In 2015, the Kay Family Foundation donated money to fulfill the University Plan’s aspiration six, which consists of expanding Biola’s global outreach. Originally the school planned to use the money to further Open Biola, a free video learning forum, but decided instead to create a brand new initiative.

“If Christ-centered, biblically integrated business education is unique and if studying [in] the environment where you are surrounded by other serious Christians, serious Jesus followers, if that is a pretty unique educational environment, should people have to move to La Mirada, California, to get that?” said Gary Lindblad, dean of the Crowell School of Business. “If we’re going to make this kind of education available, we’re going to have to go online. We’re going to have to make it available for people that are all across the country or around the world.”

The platform will allow people not affiliated with the university to take not-for-credit courses for a minimal price. Consequently, it opens significantly more accessible avenues for people to access this education.

The courses consist of 30 minute video sessions spread across a six-week period produced by faculty from different departments. The faculty can narrow material from one of their regular classes to fit into a series, or they can venture a new course idea based on their research.
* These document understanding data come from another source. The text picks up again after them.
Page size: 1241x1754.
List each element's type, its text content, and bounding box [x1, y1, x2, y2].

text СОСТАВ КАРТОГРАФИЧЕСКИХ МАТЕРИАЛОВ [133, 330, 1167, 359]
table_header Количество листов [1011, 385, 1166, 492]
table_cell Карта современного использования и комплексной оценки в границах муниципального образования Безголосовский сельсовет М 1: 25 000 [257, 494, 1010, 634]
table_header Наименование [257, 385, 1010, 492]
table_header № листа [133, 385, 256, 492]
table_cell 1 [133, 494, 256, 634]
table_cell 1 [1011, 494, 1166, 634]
The course can apply to church small groups, pastors, business people or just people yearning to learn more.

“I think it’s people who are wanting to continually learn. People who are hungry for knowledge, people who trust the Biola brand for the kind of biblically integrated information that they want,” Lindblad said.

Administrator for lifelong learning programs Andrew Yee took the position as the program director for Biola LEARN in April, and over the summer he worked with software developers, a film crew and faculty to create the now clean, user-friendly site and courses.

providing quality online courses and degree programs

After nearly two years of planning, Ishi expressed her excitement over the program’s beginning and has high hopes for the impact of its future as professors share some of their best work with the outside world.

“I’m thrilled that Biola has not only placed such a strong emphasis on providing quality online courses and degree programs, but it is thinking very innovatively to step out of just the traditional mold of what education is and to look at diversifying ways in which it can touch and reach Christians all around the world,” Ishi said.

The initiative has the potential to create strong online communities that will cross geographic, cultural and socio-economic boundaries, and help develop common interest between friends, colleagues or parent-child relationships. If a parent and a Biola student wish to delve into a certain topic, they can take similar courses and discuss together.

Dean of the Talbot School of Theology Scott Rae has already seen the success of Biola LEARN first hand as he has spent the past few weeks bringing a small group through one of the sessions he recorded. He finds participating in the program enjoyable, and encourages the faculty under him to participate as well.

“We’re trying to persuade faculty that it’s actually fun to get in there and record. It’s work too, but you get to use all the latest technology too, to enhance what you’re doing,” Rae said.

The time it takes to produce a course varies depending on the amount of subject material each professor has. Once the professor gathers the material, the filming does not consume too much time—they can even film all six sessions in one long day.

Unlike many other online programs, this initiative serves lifelong learners and people wanting to learn from the expertise of Biola’s faculty without the commitment or cost restraints.

“One of the things I love to do, just in my own life, is to be able to take complicated things and explain them simply… For me, Biola LEARN is that exact opportunity,” Yee said. “We take what we study here at Biola and all the academic research that we do and then we deliver it in a package for the everyday person. So you’re not here training to be a scholar or a professional in this area. You just want to learn something and grow, and this is the opportunity for that.”